Assume I have a honecomb(sandwich) panel under distributed normal load. Each edge of this panel is simply supported(pinned) as on the picture below:
The problem is how to find the core stresses σ-z (not on sides of the panel) as on the picture below:
Also it will be very useful if you present some equations that describe σ-z in an ordinary (not honeycomb) panel. I'll be very pleased if you recommend some literature.
This is just "stress = force / area" where the area is the cross section area of the honeycomb walls.
The data sheet for the honeycomb will give the wall thickness. To understand the data sheet, you need to know how honeycomb is manufactured: flat strips of material are bonded together in the appropriate places, and the pack of strips is them pulled apart to create the hexagonal spaces.
So the wall thickness in one of the three directions along the sides of the cells is double that in the other two directions, because that is where the strips were bonded together.
If all the cell walls were thickness $t$, each individual cell would be surrounded by a wall of thickness $t/2$ (since each wall is the boundary of two cells), but in fact two parallel walls of each cell have thickness $2t$ not $t$ so the "average" wall thickness surrounding an individual cell is $2t/3$ not $t/2$.

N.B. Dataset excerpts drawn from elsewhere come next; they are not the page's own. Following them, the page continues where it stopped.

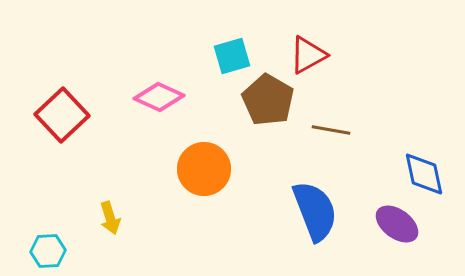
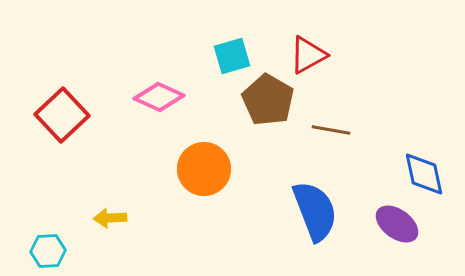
yellow arrow: rotated 104 degrees clockwise
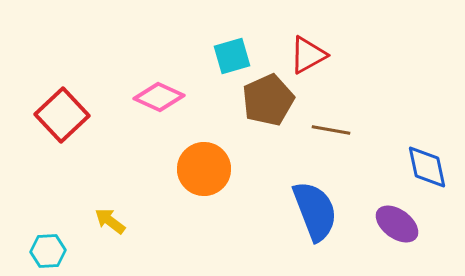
brown pentagon: rotated 18 degrees clockwise
blue diamond: moved 3 px right, 7 px up
yellow arrow: moved 3 px down; rotated 40 degrees clockwise
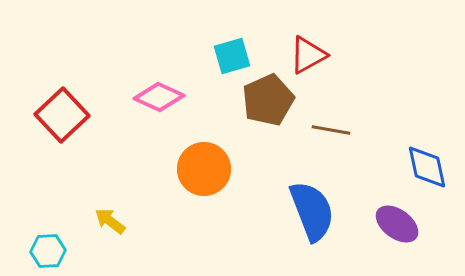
blue semicircle: moved 3 px left
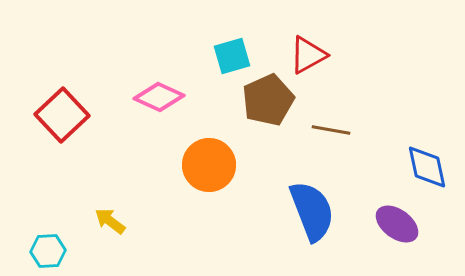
orange circle: moved 5 px right, 4 px up
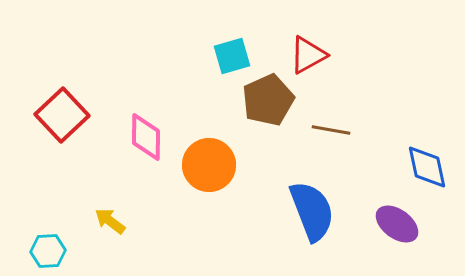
pink diamond: moved 13 px left, 40 px down; rotated 66 degrees clockwise
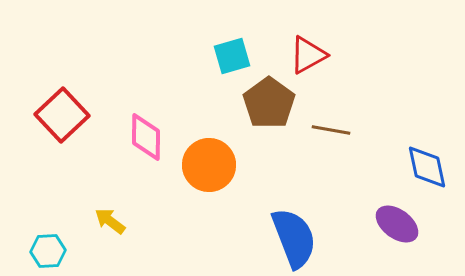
brown pentagon: moved 1 px right, 3 px down; rotated 12 degrees counterclockwise
blue semicircle: moved 18 px left, 27 px down
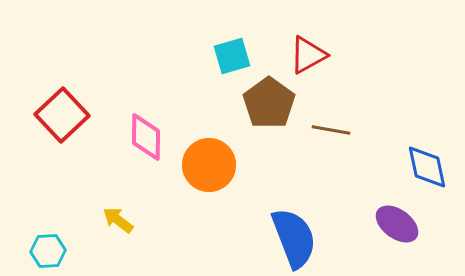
yellow arrow: moved 8 px right, 1 px up
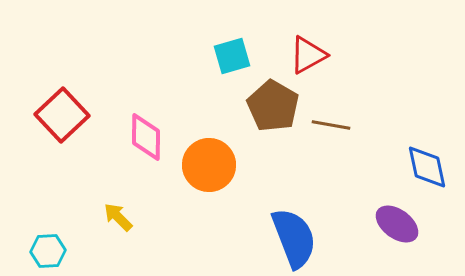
brown pentagon: moved 4 px right, 3 px down; rotated 6 degrees counterclockwise
brown line: moved 5 px up
yellow arrow: moved 3 px up; rotated 8 degrees clockwise
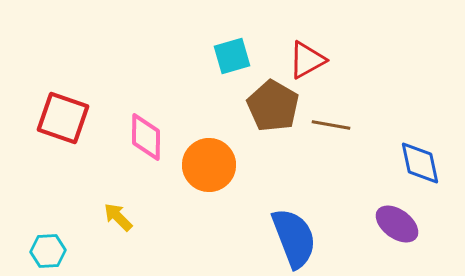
red triangle: moved 1 px left, 5 px down
red square: moved 1 px right, 3 px down; rotated 28 degrees counterclockwise
blue diamond: moved 7 px left, 4 px up
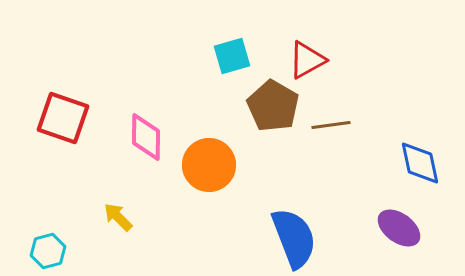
brown line: rotated 18 degrees counterclockwise
purple ellipse: moved 2 px right, 4 px down
cyan hexagon: rotated 12 degrees counterclockwise
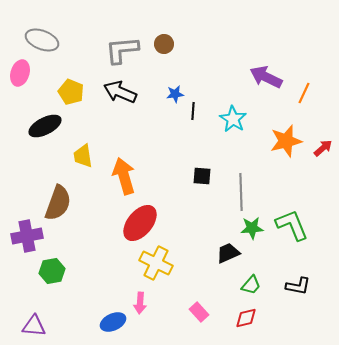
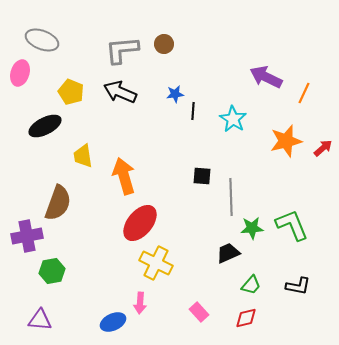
gray line: moved 10 px left, 5 px down
purple triangle: moved 6 px right, 6 px up
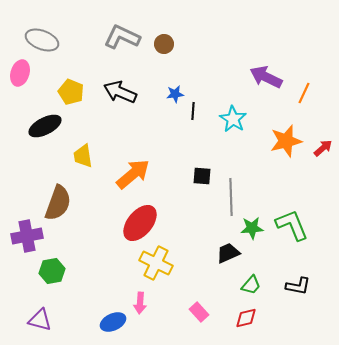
gray L-shape: moved 13 px up; rotated 30 degrees clockwise
orange arrow: moved 9 px right, 2 px up; rotated 66 degrees clockwise
purple triangle: rotated 10 degrees clockwise
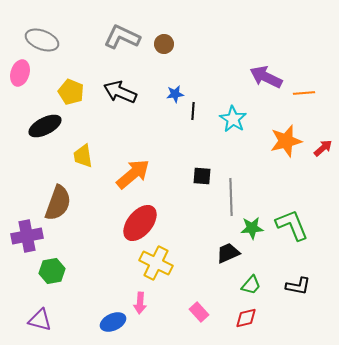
orange line: rotated 60 degrees clockwise
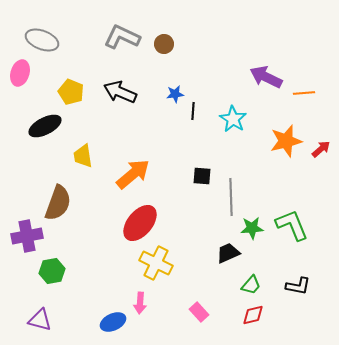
red arrow: moved 2 px left, 1 px down
red diamond: moved 7 px right, 3 px up
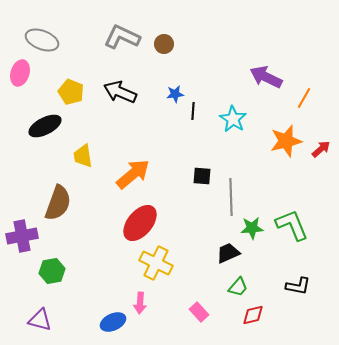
orange line: moved 5 px down; rotated 55 degrees counterclockwise
purple cross: moved 5 px left
green trapezoid: moved 13 px left, 2 px down
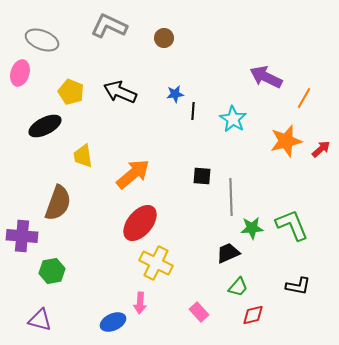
gray L-shape: moved 13 px left, 11 px up
brown circle: moved 6 px up
purple cross: rotated 16 degrees clockwise
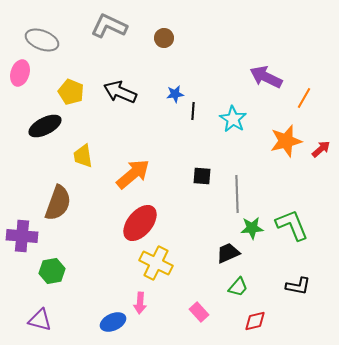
gray line: moved 6 px right, 3 px up
red diamond: moved 2 px right, 6 px down
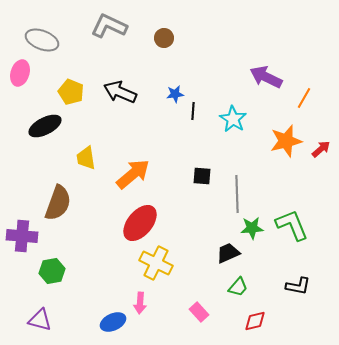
yellow trapezoid: moved 3 px right, 2 px down
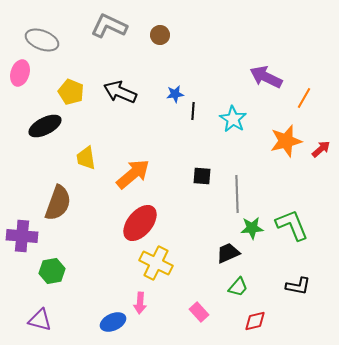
brown circle: moved 4 px left, 3 px up
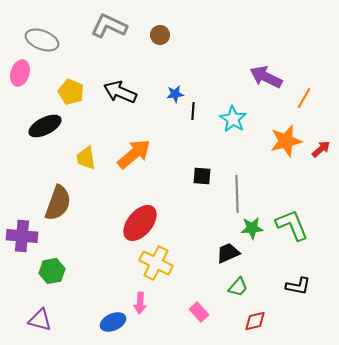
orange arrow: moved 1 px right, 20 px up
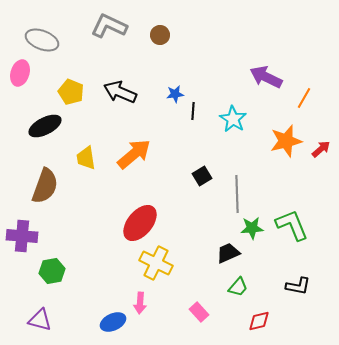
black square: rotated 36 degrees counterclockwise
brown semicircle: moved 13 px left, 17 px up
red diamond: moved 4 px right
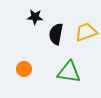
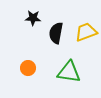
black star: moved 2 px left, 1 px down
black semicircle: moved 1 px up
orange circle: moved 4 px right, 1 px up
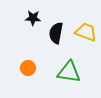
yellow trapezoid: rotated 40 degrees clockwise
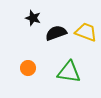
black star: rotated 14 degrees clockwise
black semicircle: rotated 60 degrees clockwise
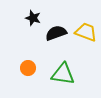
green triangle: moved 6 px left, 2 px down
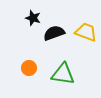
black semicircle: moved 2 px left
orange circle: moved 1 px right
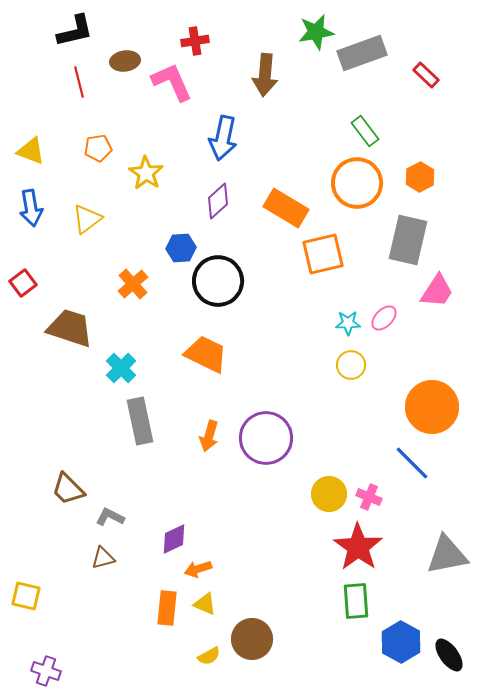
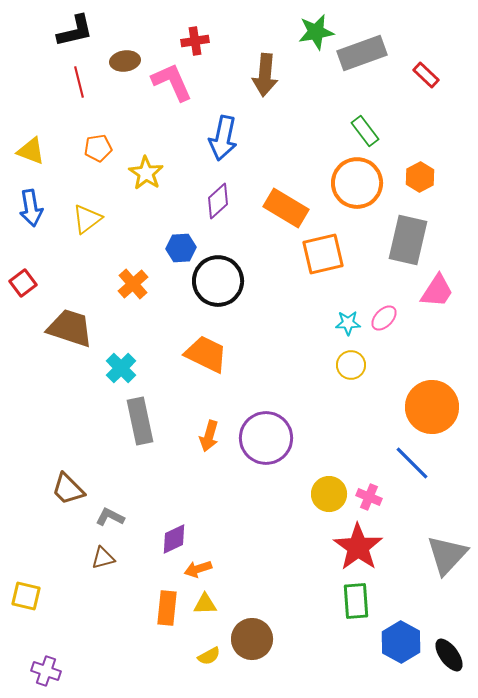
gray triangle at (447, 555): rotated 36 degrees counterclockwise
yellow triangle at (205, 604): rotated 25 degrees counterclockwise
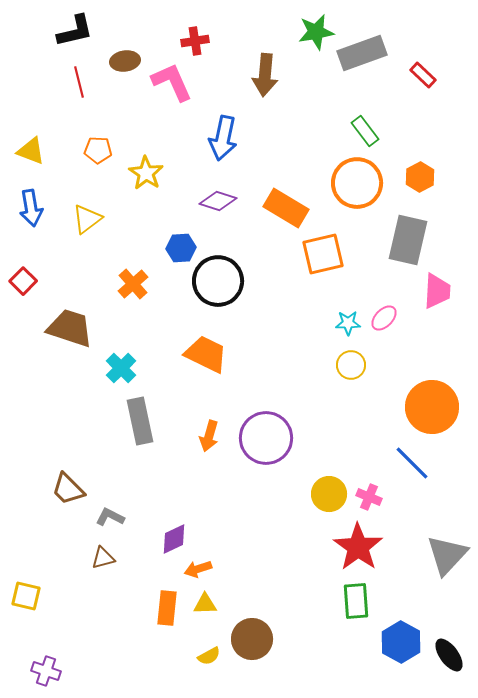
red rectangle at (426, 75): moved 3 px left
orange pentagon at (98, 148): moved 2 px down; rotated 12 degrees clockwise
purple diamond at (218, 201): rotated 60 degrees clockwise
red square at (23, 283): moved 2 px up; rotated 8 degrees counterclockwise
pink trapezoid at (437, 291): rotated 30 degrees counterclockwise
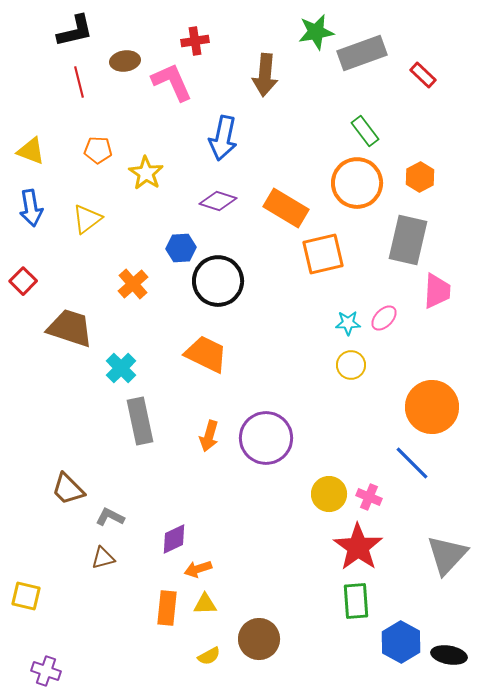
brown circle at (252, 639): moved 7 px right
black ellipse at (449, 655): rotated 44 degrees counterclockwise
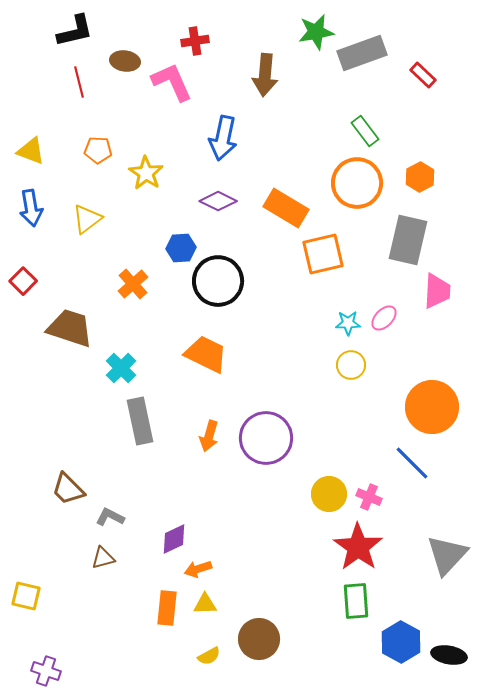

The illustration below is in response to your comment on alephzero's answer.
I think you are confused with the stress on an inclined plane, after ddelection/rotation, that will have the force components $N $&$ S$ as shown. Assume a finite strip with unit width,
in direction of $"Z", A_X = 1 * \Delta L = \Delta L$,
$\sum \delta_Z = N cos\theta/\Delta L + S sin\theta/\Delta L = Pcos^2\theta/\Delta L + Psin^2\theta/\Delta L = P/\Delta L$;
in direction of $"X", A_Y = 1 * \Delta H = \Delta H$,
$\sum \delta_X = N sin\theta/\Delta H - S cos\theta/\Delta H = Pcos\theta\sin\theta/\Delta H - Psin\theta\cos\theta/\Delta H = 0$
So the conclusion is that the compressive stress under the vertical force $P$ is uniform over a finite length of $\Delta L$ in each direction, or the stress is uniformly throughout the contact area if P is uniformly applied pressure.